**Exercise prompt:** Look through the lines below, find those with the word "standard", and copy them.

[Document images with source code]
________

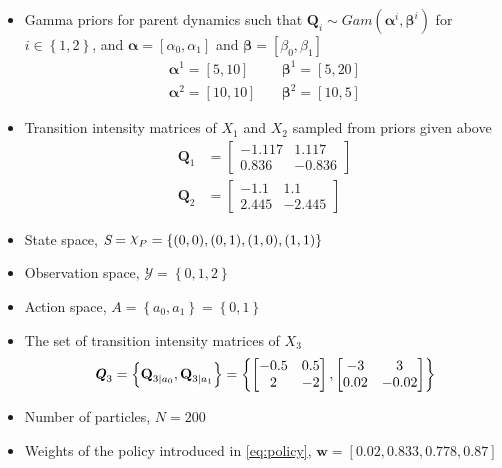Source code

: \begin{itemize}
	\item Gamma priors for parent dynamics such that $ \textbf{Q}_{i} \sim Gam(\boldsymbol{\alpha}^i, \boldsymbol{\beta}^i)$ for $i \in \left\lbrace 1,2\right\rbrace $, and $ \boldsymbol{\alpha} = [\alpha_0, \alpha_1] $ and $ \boldsymbol{\beta} = [\beta_0, \beta_1] $
	\begin{align}
	\boldsymbol{\alpha}^1 = [5,10] &\quad \boldsymbol{\beta}^1 = [5,20] \\
	\boldsymbol{\alpha}^2 = [10,10] &\quad \boldsymbol{\beta}^2 = [10,5]
	\label{eq:gamma_params}
	\end{align}
	\item Transition intensity matrices of $ X_1 $ and $ X_2 $ sampled from priors given above
	\begin{align}
	\textbf{Q}_1 &= 
	\begin{bmatrix}
	-1.117 & 1.117 \\
	0.836 &  -0.836
	\end{bmatrix} \\
	\textbf{Q}_2 &= 
	\begin{bmatrix}
	-1.1 & 1.1 \\
	2.445 &  -2.445
	\end{bmatrix}
	\end{align}
	\item State space, $ \textit{S} = \rchi_{P} = \left\lbrace (0, 0), (0, 1), (1, 0),(1, 1)\right\rbrace $
	\item Observation space, $ \mathcal{Y} = \left\lbrace 0, 1, 2 \right\rbrace $
	\item Action space, $ \textit{A} = \left\lbrace a_{0}, a_{1} \right\rbrace = \left\lbrace 0, 1\right\rbrace $
	\item The set of transition intensity matrices of $ X_3 $
	\begin{align}
	\textbf{\textit{Q}}_3 = \left\lbrace \textbf{Q}_{3\mid a_{0}}, \textbf{Q}_{3\mid a_{1}} \right\rbrace = \left\lbrace 
	\begin{bmatrix}
	-0.5 & 0.5 \\
	2 &  -2
	\end{bmatrix}, 
	\begin{bmatrix}
	-3 & 3 \\
	0.02 &  -0.02
	\end{bmatrix} 
	\right\rbrace 
	\end{align}
	\item Number of particles, $ N = 200 $
	\item Weights of the policy introduced in \autoref{eq:policy}, $ \textbf{w} = [0.02, 0.833, 0.778, 0.87] $
\end{itemize}

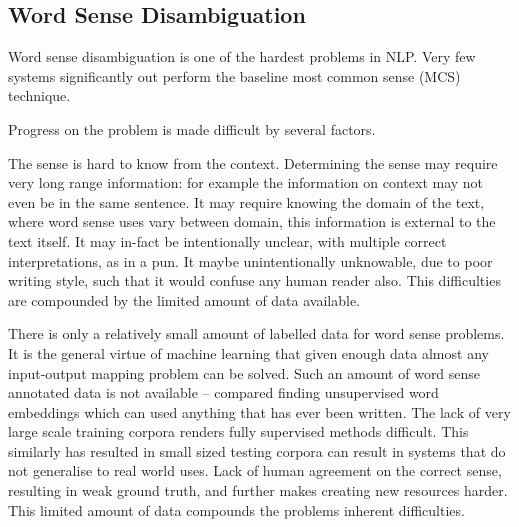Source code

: \documentclass[12pt,parskip]{komatufte}
\begin{document}
\subsection{Word Sense Disambiguation}





Word sense disambiguation is one of the hardest problems in NLP.
Very few systems significantly out perform the baseline most common sense (MCS) technique.

Progress on the problem is made difficult by several factors.

The sense is hard to know from the context.
Determining the sense may require very long range information:
for example the information on context may not even be in the same sentence.
It may require knowing the domain of the text, where word sense uses vary between domain, this information is external to the text itself.
It may in-fact be intentionally unclear, with multiple correct interpretations, as in a pun.
It maybe unintentionally unknowable, due to poor writing style, such that it would confuse any human reader also.
This difficulties are compounded by the limited amount of data available.

There is only a relatively small amount of labelled data for word sense problems.
It is the general virtue of machine learning that given enough data almost any input-output mapping problem can be solved.
Such an amount of word sense annotated data is not available -- compared finding unsupervised word embeddings which can used anything that has ever been written.
The lack of very large scale training corpora renders fully supervised methods difficult.
This similarly has resulted in small sized testing corpora can result in systems that do not generalise to real world uses.
Lack of human agreement on the correct sense, resulting in weak ground truth, and further makes creating new resources harder.
This limited amount of data compounds the problems inherent difficulties.
\end{document}
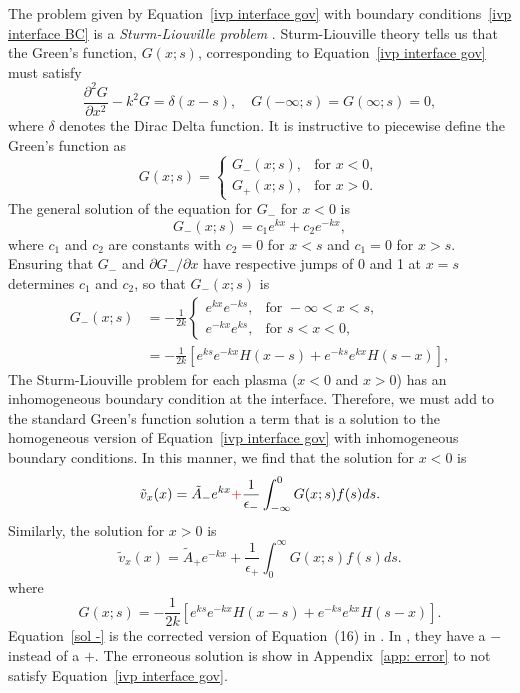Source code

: \documentclass[12pt]{../style-files/ociamthesis}
\begin{document}
The problem given by Equation~\eqref{ivp interface gov} with boundary conditions~\eqref{ivp interface BC} is a \textit{Sturm-Liouville problem} \citep{boy_etal12}. Sturm-Liouville theory tells us that the Green's function, $G(x; s)$, corresponding to Equation~\eqref{ivp interface gov} must satisfy 
\begin{equation}
\frac{\partial^2G}{\partial x^2} - k^2 G = \delta(x-s), \quad G(-\infty; s) = G(\infty; s) = 0,
\end{equation}
where $\delta$ denotes the Dirac Delta function. It is instructive to piecewise define the Green's function as
\begin{equation}
G(x; s) = 
\begin{cases}
G_-(x; s), & \text{for } x < 0, \\
G_+(x; s), & \text{for } x > 0.
\end{cases}
\end{equation}
The general solution of the equation for $G_-$ for $x < 0$ is
\begin{equation}
G_-(x; s) = c_1e^{kx} + c_2e^{-kx},
\end{equation}
where $c_1$ and $c_2$ are constants with $c_2 = 0$ for $x < s$ and $c_1 = 0$ for $x > s$. Ensuring that $G_-$ and $\partial G_- / \partial x$ have respective jumps of 0 and 1 at $x = s$ determines $c_1$ and $c_2$, so that $G_-(x;s)$ is
\begin{equation}
\begin{aligned}
G_-(x; s) & = -\frac{1}{2k} 
\begin{cases}
e^{kx}e^{-ks}, & \text{for } -\infty < x < s, \\
e^{-kx}e^{ks}, & \text{for } s< x < 0,
\end{cases} \\
& = - \frac{1}{2k}\left[e^{ks}e^{-kx}H(x-s) + e^{-ks}e^{kx}H(s-x)\right],
\end{aligned}
\end{equation}
The Sturm-Liouville problem for each plasma ($x < 0$ and $x > 0$) has an inhomogeneous boundary condition at the interface. Therefore, we must add to the standard Green's function solution a term that is a solution to the homogeneous version of Equation~\eqref{ivp interface gov} with inhomogeneous boundary conditions. In this manner, we find that the solution for $x < 0$ is
\begin{equation}
\tilde{v}_x(x) = \tilde{A}_-e^{kx} \textcolor{red}{+} \frac{1}{\epsilon_-}\int_{-\infty}^{0} G(x; s) f(s) ds. \label{sol -}
\end{equation}
Similarly, the solution for $x > 0$ is
\begin{equation}
\tilde{v}_x(x) = \tilde{A}_+e^{-kx} + \frac{1}{\epsilon_+}\int_{0}^{\infty} G(x; s) f(s) ds. \label{sol +}
\end{equation}
where
\begin{equation}
G(x; s) = - \frac{1}{2k}\left[e^{ks}e^{-kx}H(x-s) + e^{-ks}e^{kx}H(s-x)\right].
\end{equation}
Equation~\eqref{sol -} is the corrected version of Equation~(16) in \cite{rae_etal81}. In \cite{rae_etal81}, they have a $-$ instead of a $+$. The erroneous solution is show in Appendix~\ref{app: error} to not satisfy Equation~\eqref{ivp interface gov}.
\end{document}
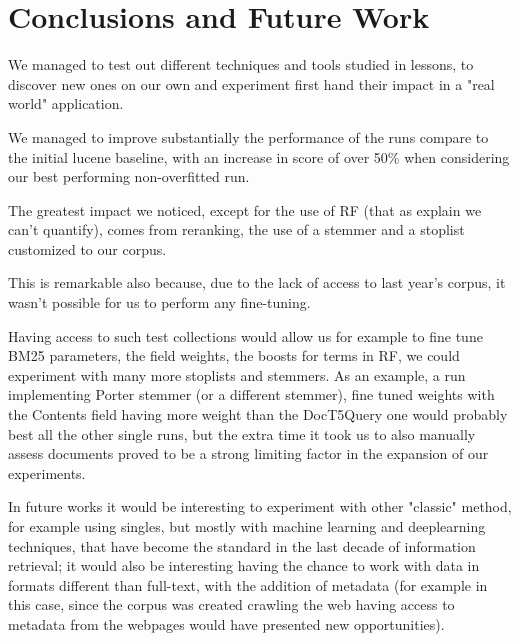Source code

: \section{Conclusions and Future Work}
\label{sec:conclusion}

We managed to test out different techniques and tools studied in lessons, to discover new ones on our own and experiment first hand their impact in a "real world" application.

We managed to improve substantially the performance of the runs compare to the initial lucene baseline, with an increase in score of over 50\% when considering our best performing non-overfitted run.

The greatest impact we noticed, except for the use of RF (that as explain we can't quantify), comes from reranking, the use of a stemmer and a stoplist customized to our corpus.

This is remarkable also because, due to the lack of access to last year's corpus, it wasn't possible for us to perform any fine-tuning.

Having access to such test collections would allow us for example to fine tune BM25 parameters, the field weights, the boosts for terms in RF, we could experiment with many more stoplists and stemmers.
As an example, a run implementing Porter stemmer (or a different stemmer), fine tuned weights with the Contents field having more weight than the DocT5Query one would probably best all the other single runs, but the extra time it took us to also manually assess documents proved to be a strong limiting factor in the expansion of our experiments.

In future works it would be interesting to experiment with other "classic" method, for example using singles, but mostly with machine learning and deeplearning techniques, that have become the standard in the last decade of information retrieval; it would also be interesting having the chance to work with data in formats different than full-text, with the addition of metadata (for example in this case, since the corpus was created crawling the web having access to metadata from the webpages would have presented new opportunities).
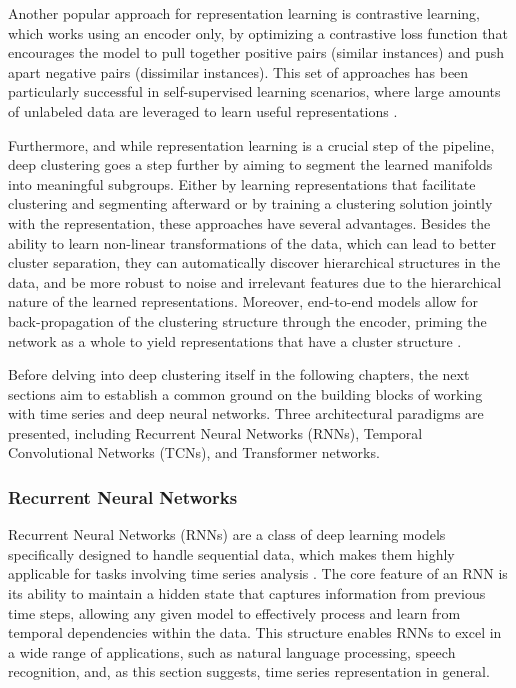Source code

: Another popular approach for representation learning is contrastive learning, which works using an encoder only, by optimizing a contrastive loss function that encourages the model to pull together positive pairs (similar instances) and push apart negative pairs (dissimilar instances). This set of approaches has been particularly successful in self-supervised learning scenarios, where large amounts of unlabeled data are leveraged to learn useful representations \cite{Le-Khac2020ContrastiveReview}.

Furthermore, and while representation learning is a crucial step of the pipeline, deep clustering goes a step further by aiming to segment the learned manifolds into meaningful subgroups. Either by learning representations that facilitate clustering and segmenting afterward or by training a clustering solution jointly with the representation, these approaches have several advantages. Besides the ability to learn non-linear transformations of the data, which can lead to better cluster separation, they can automatically discover hierarchical structures in the data, and be more robust to noise and irrelevant features due to the hierarchical nature of the learned representations. Moreover, end-to-end models allow for back-propagation of the clustering structure through the encoder, priming the network as a whole to yield representations that have a cluster structure \cite{Lafabregue2022End-to-endStudy}.

Before delving into deep clustering itself in the following chapters, the next sections aim to establish a common ground on the building blocks of working with time series and deep neural networks. Three architectural paradigms are presented, including Recurrent Neural Networks (RNNs), Temporal Convolutional Networks (TCNs), and Transformer networks.

\subsubsection{Recurrent Neural Networks}

Recurrent Neural Networks (RNNs) are a class of deep learning models specifically designed to handle sequential data, which makes them highly applicable for tasks involving time series analysis \cite{Lipton2015ALearning}. The core feature of an RNN is its ability to maintain a hidden state that captures information from previous time steps, allowing any given model to effectively process and learn from temporal dependencies within the data. This structure enables RNNs to excel in a wide range of applications, such as natural language processing, speech recognition, and, as this section suggests, time series representation in general.


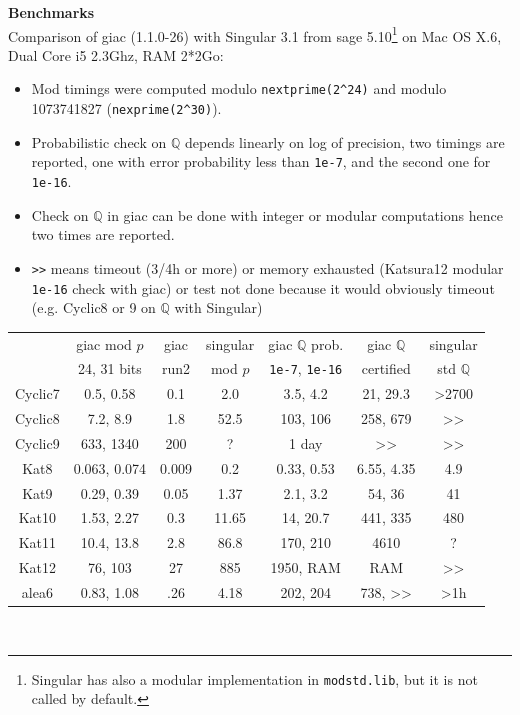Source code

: \documentclass[a4paper,11pt]{article}
\newcommand{\Q}{{\mathbb{Q}}}
\begin{document}
\begin{giacjshere}
{\bf Benchmarks}\\
Comparison of giac (1.1.0-26) with Singular 3.1 from sage
5.10\footnote{Singular has also a modular implementation in
  {\tt modstd.lib}, but it is not called by default.}
on Mac OS X.6, Dual Core i5 2.3Ghz, RAM 2*2Go:
\begin{itemize}
\item Mod timings were computed modulo \verb|nextprime(2^24)|
and modulo 1073741827 (\verb|nexprime(2^30)|).
\item Probabilistic check on $\Q$ depends linearly on log of precision, two
timings are reported, one with error probability less than \verb|1e-7|, and
the second one for \verb|1e-16|.
\item Check on $\Q$ in giac can be done with integer or modular computations
hence two times are reported.
\item \verb|>>| means timeout (3/4h or more) or memory exhausted
(Katsura12 modular \verb|1e-16| check with giac) or test not done because
it would obviously timeout (e.g. Cyclic8 or 9 on $\Q$ with Singular)
\end{itemize}
\begin{tabular}{|c|c|c|c||c|c|c|} \hline
        & giac mod $p$ & giac & singular & giac $\Q$ prob. & giac $\Q$  & singular \\ 
        & 24, 31 bits & run2 & mod $p$ & \verb|1e-7|, \verb|1e-16| &
                                                                     certified & std $\Q$ \\ \hline
Cyclic7 & 0.5, 0.58 & 0.1&2.0 & 3.5, 4.2 & 21, 29.3 & >2700 \\
Cyclic8 & 7.2, 8.9 & 1.8 &52.5 & 103, 106 & 258, 679 & >> \\
Cyclic9 & 633, 1340 & 200 & ? & 1 day & >> & >> \\ \hline
Kat8 & 0.063, 0.074 & 0.009& 0.2 & 0.33, 0.53 & 6.55, 4.35 & 4.9\\
Kat9 & 0.29, 0.39 & 0.05 &1.37 & 2.1, 3.2 & 54, 36& 41\\
Kat10 & 1.53, 2.27 & 0.3& 11.65 & 14, 20.7 & 441, 335 &  480 \\
Kat11 & 10.4, 13.8 & 2.8 & 86.8 & 170, 210& 4610 & ? \\
Kat12 & 76, 103 & 27 & 885 & 1950, RAM & RAM & >> \\ \hline
alea6 & 0.83, 1.08& .26 & 4.18 & 202, 204& 738, >> & >1h\\
\hline 
\end{tabular}\\

\end{giacjshere}
\end{document}
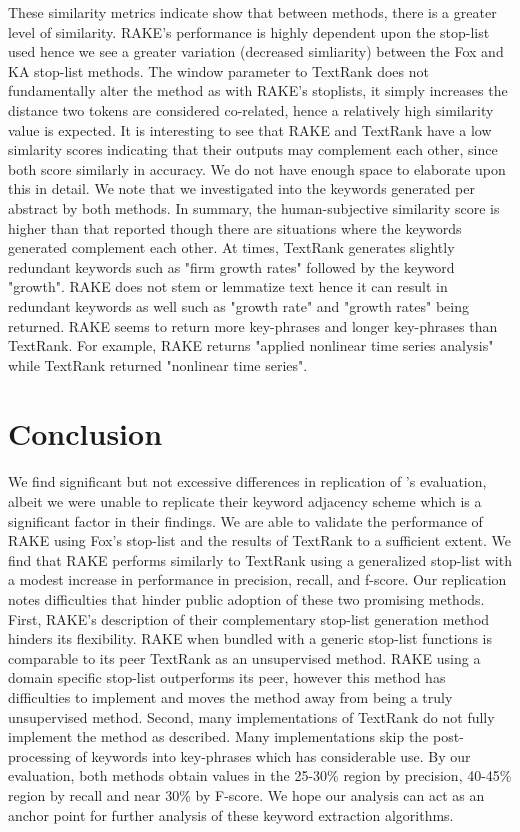 \documentclass[11pt,a4paper]{article}
\begin{document}
These similarity metrics indicate show that between methods, there is a greater level of similarity. RAKE's performance is highly dependent upon the stop-list used hence we see a greater variation (decreased simliarity) between the Fox and KA stop-list methods. The window parameter to TextRank does not fundamentally alter the method as with RAKE's stoplists, it simply increases the distance two tokens are considered co-related, hence a relatively high similarity value is expected. It is interesting to see that  RAKE and TextRank have a low simlarity scores indicating that their outputs may complement each other, since both score similarly in accuracy. We do not have enough space to elaborate upon this in detail. We note that we investigated into the keywords generated per abstract by both methods. In summary, the human-subjective similarity score is higher than that reported though there are situations where the keywords generated complement each other. At times, TextRank generates slightly redundant keywords such as "firm growth rates" followed by the keyword "growth".  RAKE does not stem or lemmatize text hence it can result in redundant keywords as well such as "growth rate" and "growth rates" being returned. RAKE seems to return more key-phrases and longer key-phrases than TextRank. For example, RAKE returns "applied nonlinear time series analysis" while TextRank returned "nonlinear time series".

\section{Conclusion}

We find significant but not excessive differences in replication of \citet{1}'s evaluation, albeit we were unable to replicate their keyword adjacency scheme which is a significant factor in their findings. We are able to validate the performance of RAKE using Fox's stop-list and the results of TextRank to a sufficient extent. We find that RAKE performs similarly to TextRank using a generalized stop-list with a modest increase in performance in precision, recall, and f-score. Our replication notes difficulties that hinder public adoption of these two promising methods. First, RAKE's description of their complementary stop-list generation method hinders its flexibility. RAKE when bundled with a generic stop-list functions is comparable to its peer TextRank as an unsupervised method. RAKE using a domain specific stop-list outperforms its peer, however this method has difficulties to implement and moves the method away from being a truly unsupervised method. Second, many implementations of TextRank do not fully implement the method as described. Many implementations skip the post-processing of keywords into key-phrases which has considerable use. By our evaluation, both methods obtain values in the 25-30\% region by precision, 40-45\% region by recall and near 30\% by F-score. We hope our analysis can act as an anchor point for further analysis of these keyword extraction algorithms. 
\end{document}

________

**Solution to the problem:**
The Sturm-Liouville problem for each plasma ($x < 0$ and $x > 0$) has an inhomogeneous boundary condition at the interface. Therefore, we must add to the standard Green's function solution a term that is a solution to the homogeneous version of Equation~\eqref{ivp interface gov} with inhomogeneous boundary conditions. In this manner, we find that the solution for $x < 0$ is
In future works it would be interesting to experiment with other "classic" method, for example using singles, but mostly with machine learning and deeplearning techniques, that have become the standard in the last decade of information retrieval; it would also be interesting having the chance to work with data in formats different than full-text, with the addition of metadata (for example in this case, since the corpus was created crawling the web having access to metadata from the webpages would have presented new opportunities).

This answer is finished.